* _作業指示_
下に示すプレゼンテーションについてのコラムのうち、「最近ある方から、会社の中で新」から「なると、勝手に考えています。」までをすべて、一字一句そのまま書き写してもらえますか?

* _文書抜粋_
┄┄┄┄┄┄┄┄┄┄┄┄┄┄┄┄┄┄┄┄

園山征夫のビジネスコラム 園山征夫のビジネスコラム 園山征夫のビジネスコラム

経営

組み合わせによる切り口とプレゼンテーションでの留意

Posted on 2014-05-29

 最近ある方から、会社の中で新しい独立した事業を立ち上げる計画を伺いました。彼女の長年の経験とノウハウを活かして立ち上げるその事業、是非成功してもらいたいものです。出版で言語教育の分野に進出する由。話の成り行きから私にコメントを求められたので、新しい切り口をアドバイスしました。競争の激しいこの分野、「切り口に新鮮さが必要です。」と。

 私も若い頃に外国人とビジネスをする必要がありました。その時の経験から、「決してきれいな英語を話す必要はないです。むしろ、つたなくとも、話す内容、プレゼンテーションの方法などがビジネス上重要で、新しく立ち上げる事業の切り口をとがらすために、何かの組み合わせを考えられたらどうですか?その方がビジネスマンにとってうんと役立ちます。」と、日頃思っていることを率直にアドバイスしました。

 この場合、語学とプレゼンテーションの組み合わせとなります。あくまで道具としての英語教育を推進する企画で、新しい切り口となるかもしれません。英語を学びながら、プレゼンテーション力を高めるというビジネスでの実務的な手法も学ぶことになり、一石二鳥になると、勝手に考えています。

 

ここで本題のプレゼンテーションの課題に戻ります。

私も戦略や方針を社員に説明するにあたり、体験を通じて効果的なプレゼンテーションについて学びました。どうしても独りよがりの説明になりやすく、しかも聞く相手の人が「理解してくれて当然」という発想から出発していたことを反省しています。この体験と反省から、最近では、次のようにアドバイスをしています。

 

1.プレゼンテーションする本人が構図の核を鮮明に描き、本心でそう考えていることが大前提です。

 まず話すことの全体の、構図、すなわち、スケルトンが鮮明になっていなければなりません。話す内容の重みが違います。

 また、他人の言葉の受け売りでは無理です。心に刺さりません。プレゼンテーションの内容の出所は別なところにあったとしても、本人が本心でその内容に賛同して、本人もそう考えていることがまずもって不可欠です。

 

2.話すテーマを最大限2~3つに限定する。

 人間の記憶には限界があります。

 特に興味を覚えてもらい、記憶にとどめてもらうには、それくらいが限界です。ところが、話す側は言いたいことをすべて言いたいとの思いから、どうしてもテーマが多くなりがちです。盛り沢山の話題では、かえって焦点がぼけてしまいます。

┄┄┄┄┄┄┄┄┄┄┄┄┄┄┄┄┄┄┄┄

* _提供資料_
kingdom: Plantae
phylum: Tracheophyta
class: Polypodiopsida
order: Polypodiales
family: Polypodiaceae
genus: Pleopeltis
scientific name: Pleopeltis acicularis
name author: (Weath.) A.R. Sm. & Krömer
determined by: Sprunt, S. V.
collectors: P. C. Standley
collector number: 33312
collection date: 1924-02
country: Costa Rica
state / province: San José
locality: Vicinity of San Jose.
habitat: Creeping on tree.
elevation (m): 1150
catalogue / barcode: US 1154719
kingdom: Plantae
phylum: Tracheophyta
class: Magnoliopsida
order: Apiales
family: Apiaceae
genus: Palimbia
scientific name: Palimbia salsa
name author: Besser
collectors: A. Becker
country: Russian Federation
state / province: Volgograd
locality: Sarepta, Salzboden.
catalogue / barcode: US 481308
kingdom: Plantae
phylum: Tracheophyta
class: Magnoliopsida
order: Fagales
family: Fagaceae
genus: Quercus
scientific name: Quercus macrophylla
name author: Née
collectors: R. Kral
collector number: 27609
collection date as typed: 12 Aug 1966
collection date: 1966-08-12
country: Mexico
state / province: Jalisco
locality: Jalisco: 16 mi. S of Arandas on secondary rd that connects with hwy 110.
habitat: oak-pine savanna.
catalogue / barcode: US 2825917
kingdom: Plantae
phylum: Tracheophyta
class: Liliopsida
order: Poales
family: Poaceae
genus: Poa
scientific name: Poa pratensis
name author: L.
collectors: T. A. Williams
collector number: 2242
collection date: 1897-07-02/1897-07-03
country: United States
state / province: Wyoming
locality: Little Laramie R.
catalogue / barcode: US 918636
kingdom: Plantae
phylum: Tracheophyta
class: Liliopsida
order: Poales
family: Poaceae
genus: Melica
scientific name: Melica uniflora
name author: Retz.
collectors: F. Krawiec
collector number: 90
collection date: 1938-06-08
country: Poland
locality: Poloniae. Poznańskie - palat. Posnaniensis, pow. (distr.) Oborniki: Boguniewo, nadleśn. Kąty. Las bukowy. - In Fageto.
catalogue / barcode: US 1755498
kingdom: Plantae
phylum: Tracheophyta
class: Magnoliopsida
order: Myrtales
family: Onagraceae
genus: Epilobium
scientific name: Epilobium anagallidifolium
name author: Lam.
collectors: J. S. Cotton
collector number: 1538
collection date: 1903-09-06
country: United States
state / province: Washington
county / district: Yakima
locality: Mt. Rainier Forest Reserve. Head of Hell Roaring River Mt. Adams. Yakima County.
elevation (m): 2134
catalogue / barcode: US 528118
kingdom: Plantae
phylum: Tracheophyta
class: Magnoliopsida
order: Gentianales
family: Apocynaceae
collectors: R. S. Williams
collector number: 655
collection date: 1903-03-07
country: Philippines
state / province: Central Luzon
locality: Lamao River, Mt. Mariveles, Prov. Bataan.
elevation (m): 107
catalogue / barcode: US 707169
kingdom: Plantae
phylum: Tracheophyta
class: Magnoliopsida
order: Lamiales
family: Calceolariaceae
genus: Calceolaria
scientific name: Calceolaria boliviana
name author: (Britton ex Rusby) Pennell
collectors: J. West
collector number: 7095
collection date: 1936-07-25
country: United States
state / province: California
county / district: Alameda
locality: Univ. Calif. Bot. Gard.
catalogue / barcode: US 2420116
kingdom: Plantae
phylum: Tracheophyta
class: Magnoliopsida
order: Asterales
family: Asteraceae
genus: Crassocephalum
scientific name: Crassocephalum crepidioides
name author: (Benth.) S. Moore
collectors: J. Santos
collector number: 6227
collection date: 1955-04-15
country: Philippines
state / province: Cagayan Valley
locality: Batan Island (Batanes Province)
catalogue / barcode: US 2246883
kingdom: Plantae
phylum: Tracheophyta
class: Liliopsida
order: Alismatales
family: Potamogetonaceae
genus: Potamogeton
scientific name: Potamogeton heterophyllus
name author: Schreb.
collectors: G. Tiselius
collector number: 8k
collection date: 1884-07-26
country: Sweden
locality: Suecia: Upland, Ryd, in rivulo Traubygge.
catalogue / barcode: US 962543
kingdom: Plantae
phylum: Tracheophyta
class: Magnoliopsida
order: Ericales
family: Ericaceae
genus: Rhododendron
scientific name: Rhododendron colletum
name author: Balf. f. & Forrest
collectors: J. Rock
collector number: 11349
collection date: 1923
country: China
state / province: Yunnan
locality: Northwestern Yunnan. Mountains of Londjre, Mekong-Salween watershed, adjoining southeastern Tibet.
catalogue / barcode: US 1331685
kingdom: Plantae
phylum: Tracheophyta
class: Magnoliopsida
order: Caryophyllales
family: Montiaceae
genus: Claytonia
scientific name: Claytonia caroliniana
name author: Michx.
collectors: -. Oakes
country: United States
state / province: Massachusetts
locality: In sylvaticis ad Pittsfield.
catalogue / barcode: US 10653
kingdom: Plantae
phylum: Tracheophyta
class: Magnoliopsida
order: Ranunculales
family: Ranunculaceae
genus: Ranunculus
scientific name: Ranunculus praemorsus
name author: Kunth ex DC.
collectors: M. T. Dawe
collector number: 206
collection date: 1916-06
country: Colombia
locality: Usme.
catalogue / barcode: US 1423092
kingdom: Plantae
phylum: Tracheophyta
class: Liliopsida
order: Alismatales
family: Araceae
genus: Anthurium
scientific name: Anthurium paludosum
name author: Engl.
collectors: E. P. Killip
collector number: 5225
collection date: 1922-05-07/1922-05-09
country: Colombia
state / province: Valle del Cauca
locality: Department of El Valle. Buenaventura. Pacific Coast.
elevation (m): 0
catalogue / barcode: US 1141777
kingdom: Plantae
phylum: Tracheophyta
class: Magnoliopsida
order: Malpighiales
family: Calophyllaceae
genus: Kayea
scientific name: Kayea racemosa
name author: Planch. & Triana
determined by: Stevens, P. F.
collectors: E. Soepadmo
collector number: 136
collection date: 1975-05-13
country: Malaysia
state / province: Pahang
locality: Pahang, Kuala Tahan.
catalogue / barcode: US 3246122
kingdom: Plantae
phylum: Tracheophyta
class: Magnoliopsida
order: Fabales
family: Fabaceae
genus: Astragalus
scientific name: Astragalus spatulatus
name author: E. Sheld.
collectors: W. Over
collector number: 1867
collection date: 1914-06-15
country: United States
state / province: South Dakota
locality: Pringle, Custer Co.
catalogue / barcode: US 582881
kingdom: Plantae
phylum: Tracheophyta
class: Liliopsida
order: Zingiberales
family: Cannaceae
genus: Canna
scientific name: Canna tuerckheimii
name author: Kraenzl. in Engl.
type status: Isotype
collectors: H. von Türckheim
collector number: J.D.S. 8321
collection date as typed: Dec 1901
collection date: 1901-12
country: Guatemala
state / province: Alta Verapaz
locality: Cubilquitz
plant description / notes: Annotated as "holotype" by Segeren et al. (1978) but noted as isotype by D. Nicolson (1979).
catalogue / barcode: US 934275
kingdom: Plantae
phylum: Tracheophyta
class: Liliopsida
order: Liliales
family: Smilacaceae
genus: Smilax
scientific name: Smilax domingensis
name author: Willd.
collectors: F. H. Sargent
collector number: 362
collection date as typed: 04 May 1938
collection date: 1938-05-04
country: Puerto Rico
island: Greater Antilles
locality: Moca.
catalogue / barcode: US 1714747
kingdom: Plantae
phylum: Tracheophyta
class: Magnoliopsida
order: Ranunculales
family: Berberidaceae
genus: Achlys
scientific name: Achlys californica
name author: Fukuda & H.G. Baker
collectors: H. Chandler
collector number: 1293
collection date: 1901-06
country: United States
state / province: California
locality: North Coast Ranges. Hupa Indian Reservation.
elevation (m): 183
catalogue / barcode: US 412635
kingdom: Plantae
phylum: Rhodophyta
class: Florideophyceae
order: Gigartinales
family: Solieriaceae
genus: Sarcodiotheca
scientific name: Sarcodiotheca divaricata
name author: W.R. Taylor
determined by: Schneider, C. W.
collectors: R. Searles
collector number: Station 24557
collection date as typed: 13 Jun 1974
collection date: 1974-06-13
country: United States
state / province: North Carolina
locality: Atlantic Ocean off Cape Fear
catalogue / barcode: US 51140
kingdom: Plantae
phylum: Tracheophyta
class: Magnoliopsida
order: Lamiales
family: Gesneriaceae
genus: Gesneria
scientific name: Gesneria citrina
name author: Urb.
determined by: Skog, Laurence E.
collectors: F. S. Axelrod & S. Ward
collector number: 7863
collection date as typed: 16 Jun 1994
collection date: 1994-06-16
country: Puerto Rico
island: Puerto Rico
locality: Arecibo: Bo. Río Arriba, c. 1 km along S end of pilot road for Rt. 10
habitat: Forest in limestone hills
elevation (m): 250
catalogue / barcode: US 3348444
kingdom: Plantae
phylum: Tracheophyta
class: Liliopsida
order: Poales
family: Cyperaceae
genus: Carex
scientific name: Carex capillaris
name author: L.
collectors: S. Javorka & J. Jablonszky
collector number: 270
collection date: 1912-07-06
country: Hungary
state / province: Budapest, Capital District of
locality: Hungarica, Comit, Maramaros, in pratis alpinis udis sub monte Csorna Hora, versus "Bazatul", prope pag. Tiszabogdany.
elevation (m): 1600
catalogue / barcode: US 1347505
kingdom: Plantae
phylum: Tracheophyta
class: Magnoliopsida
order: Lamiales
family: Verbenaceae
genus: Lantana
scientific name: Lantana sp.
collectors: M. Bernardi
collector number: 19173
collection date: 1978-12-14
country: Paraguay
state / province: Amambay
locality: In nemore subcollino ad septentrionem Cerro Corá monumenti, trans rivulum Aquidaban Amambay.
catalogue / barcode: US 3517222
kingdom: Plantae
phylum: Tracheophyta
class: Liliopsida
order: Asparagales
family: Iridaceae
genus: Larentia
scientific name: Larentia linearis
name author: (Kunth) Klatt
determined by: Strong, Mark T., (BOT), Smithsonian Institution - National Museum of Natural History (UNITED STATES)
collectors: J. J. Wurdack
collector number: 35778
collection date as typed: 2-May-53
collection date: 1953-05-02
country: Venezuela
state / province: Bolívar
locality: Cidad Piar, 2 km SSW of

┄┄┄┄┄┄┄┄┄┄┄┄┄┄┄┄┄┄┄┄

* _解答_
最近ある方から、会社の中で新しい独立した事業を立ち上げる計画を伺いました。彼女の長年の経験とノウハウを活かして立ち上げるその事業、是非成功してもらいたいものです。出版で言語教育の分野に進出する由。話の成り行きから私にコメントを求められたので、新しい切り口をアドバイスしました。競争の激しいこの分野、「切り口に新鮮さが必要です。」と。

 私も若い頃に外国人とビジネスをする必要がありました。その時の経験から、「決してきれいな英語を話す必要はないです。むしろ、つたなくとも、話す内容、プレゼンテーションの方法などがビジネス上重要で、新しく立ち上げる事業の切り口をとがらすために、何かの組み合わせを考えられたらどうですか?その方がビジネスマンにとってうんと役立ちます。」と、日頃思っていることを率直にアドバイスしました。

 この場合、語学とプレゼンテーションの組み合わせとなります。あくまで道具としての英語教育を推進する企画で、新しい切り口となるかもしれません。英語を学びながら、プレゼンテーション力を高めるというビジネスでの実務的な手法も学ぶことになり、一石二鳥になると、勝手に考えています。